Friday, February 10, 2017

All Things Start Small

For the past days, I've been able to test most of my planned circuit board on a breadboard, along with some very basic rewrites of the libraries.

I'm happy to say that I've encountered no problems with the design or code so far, which is in no small part thanks to Majenko on the Chipkit forums for supplying a very readable overview of the I/O pins of the Max32. Of course, this information was available in the datasheet, but he simply presented it in a way the Digilent people really should have done from the start. Super awesome and did indeed explain why I had some trouble in the past! 

1) Image courtesy of Majenko, hopefully it's alright to post it here. Red/orange buttons with white labels are non-exclusive pins and will conflict with the others if used. Green are alternate names and purple ones are unique. Interrupts, SPI and I2C are shown as well.  
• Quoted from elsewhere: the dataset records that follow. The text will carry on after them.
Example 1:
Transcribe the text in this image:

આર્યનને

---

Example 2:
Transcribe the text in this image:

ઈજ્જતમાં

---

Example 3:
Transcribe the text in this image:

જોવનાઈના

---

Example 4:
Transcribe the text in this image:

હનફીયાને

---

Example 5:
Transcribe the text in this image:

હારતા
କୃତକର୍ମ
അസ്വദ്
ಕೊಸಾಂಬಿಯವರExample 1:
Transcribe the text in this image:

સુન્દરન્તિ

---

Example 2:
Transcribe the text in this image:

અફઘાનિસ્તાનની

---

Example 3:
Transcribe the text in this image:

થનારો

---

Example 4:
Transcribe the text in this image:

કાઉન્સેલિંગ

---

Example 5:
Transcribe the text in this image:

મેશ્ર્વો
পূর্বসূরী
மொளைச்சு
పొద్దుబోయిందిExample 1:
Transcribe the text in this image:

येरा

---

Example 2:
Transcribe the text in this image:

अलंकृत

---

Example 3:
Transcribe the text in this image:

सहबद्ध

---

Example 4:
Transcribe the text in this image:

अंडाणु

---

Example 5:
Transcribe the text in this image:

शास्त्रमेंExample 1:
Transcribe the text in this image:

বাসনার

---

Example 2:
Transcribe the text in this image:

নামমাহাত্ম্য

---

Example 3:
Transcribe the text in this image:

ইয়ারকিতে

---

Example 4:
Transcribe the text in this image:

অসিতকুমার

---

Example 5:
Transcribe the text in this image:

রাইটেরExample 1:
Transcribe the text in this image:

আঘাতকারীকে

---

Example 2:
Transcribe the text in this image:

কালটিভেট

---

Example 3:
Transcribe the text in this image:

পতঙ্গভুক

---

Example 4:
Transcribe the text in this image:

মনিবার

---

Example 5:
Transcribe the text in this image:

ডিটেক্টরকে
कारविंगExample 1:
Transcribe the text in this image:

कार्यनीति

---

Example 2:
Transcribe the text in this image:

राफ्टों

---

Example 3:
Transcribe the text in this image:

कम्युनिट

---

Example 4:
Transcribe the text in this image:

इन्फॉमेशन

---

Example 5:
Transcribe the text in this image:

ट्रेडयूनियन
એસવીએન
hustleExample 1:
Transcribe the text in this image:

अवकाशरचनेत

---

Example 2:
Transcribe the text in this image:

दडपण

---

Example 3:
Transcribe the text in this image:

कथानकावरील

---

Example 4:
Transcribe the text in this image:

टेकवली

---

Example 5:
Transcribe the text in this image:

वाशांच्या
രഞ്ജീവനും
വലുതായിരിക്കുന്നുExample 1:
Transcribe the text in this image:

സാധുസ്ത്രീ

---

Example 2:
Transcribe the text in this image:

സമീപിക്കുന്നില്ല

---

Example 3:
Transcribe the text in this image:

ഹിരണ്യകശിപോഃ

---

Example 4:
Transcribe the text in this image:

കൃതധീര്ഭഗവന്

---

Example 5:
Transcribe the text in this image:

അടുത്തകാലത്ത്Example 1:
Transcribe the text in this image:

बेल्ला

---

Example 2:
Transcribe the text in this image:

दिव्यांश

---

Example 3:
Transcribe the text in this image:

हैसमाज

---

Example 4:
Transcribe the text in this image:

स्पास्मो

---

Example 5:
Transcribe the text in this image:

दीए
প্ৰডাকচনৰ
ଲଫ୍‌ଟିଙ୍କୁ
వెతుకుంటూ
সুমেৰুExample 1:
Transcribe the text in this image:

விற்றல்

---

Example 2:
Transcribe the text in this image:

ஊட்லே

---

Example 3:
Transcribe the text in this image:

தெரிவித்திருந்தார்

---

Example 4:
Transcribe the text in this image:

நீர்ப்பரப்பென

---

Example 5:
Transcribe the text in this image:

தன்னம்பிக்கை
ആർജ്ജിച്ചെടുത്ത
As for code, I've designed both DMD and SD reading to run via interrupts, meaning that while the DMD is receiving data or the SD card transmitting the MCU is free to process other stuff.

For me that means I can handle I/O and solenoids at the same time as a row is being rendered (most likely with a ratio/factor since there's no point in updating switches at 14KHz). It also means I can process SD card data simultaneously as I'm building the render buffer instead of waiting for data to be ready, locking the game loop until done, and then building the frame...

I'm thinking that since the hardware will most likely be rolling a lot of thumbs now, I've upped the artwork to use 16 colors instead of 8. I also did a few tweaks to the Python scripts that generates the artwork and found a lot that could be optimized, leading to some pretty nice results:

2) Top: Old generator.  Bottom: New generator.
The old version didn't really under perform here, but there are way more troublesome images in the library. Like this one:

3) Top: Old generator. Bottom: New generator.

Some videos and images will probably need to be handled separately (i.e with non-default options) but ultimately this means that material that was about to get removed might now be inserted instead.  It all depends on how it looks in the machine of course as previews are good and all, but if it looks like crap in the machine it's got to go. :) 

I haven't hooked up the screen to my breadboard, so I cannot test it for real just yet - but in theory it should run at very acceptable refresh rates since the SD card load only increased 25% (3bit -> 4bit and has been heavily optimized now) along with the fact that the rendering doesn't block the MCU anymore.